Abstract

Introduction: Tuberculosis is now more frequently observed in older individuals, often with underlying illnesses or conditions that may confuse diagnosis. Rapid diagnosis is mandatory. However, treatment should be initiated immediately based on strong clinical suspicion, because mortality from tuberculosis is most often due to delays in treatment. Case presentation: A 68-year-old male was admitted to our hospital with fever. He had splenomegaly, ascites and right-sided psoas abscess. Chest X-ray was normal. Although the vertebral column was intact, he had asymptomatic sacroiliitis. Bony changes of the right sacroiliac joint seemed to be chronic on computerized tomography (CT) scan.

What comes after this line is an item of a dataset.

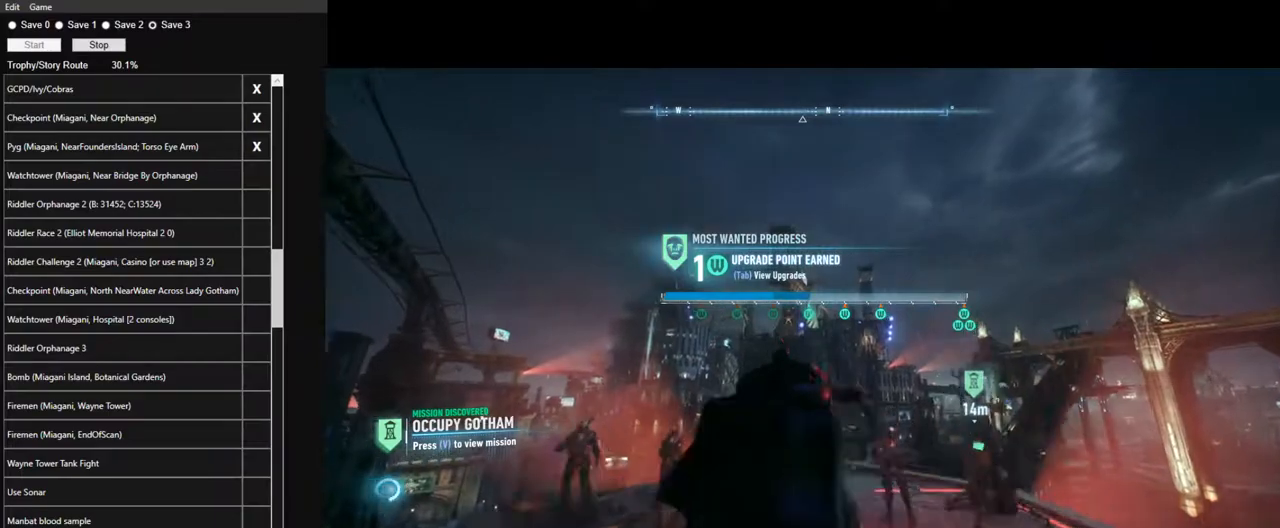
{"keys": ["w"], "mouse": [], "events": [[50, "mouse_right", "down"], [150, "mouse_right", "up"], [250, "w", "down"]]}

Lack of associated clinical symptoms strengthened this assumption. However, signal alterations of respective areas on magnetic resonance imaging (MRI) suggested active inflammation. Analysis of aspirated pus was positive for acid-fast bacilli and the culture depicted mycobacterial growth. The patient was not cirrhotic yet he had high serum-ascites albumin gradient ascites. He had two hypodense lesions in his liver with a cholestatic pattern in the liver test. He had pancytopenia. Biopsy from his liver and bone marrow showed multiple granulomas. Treatment was started with an anti-tuberculosis regimen of four drugs. He responded well to our therapeutic protocol. Conclusions: Tuberculosis is still a diagnostic challenge, especially when the presentation is atypical and extra-pulmonary.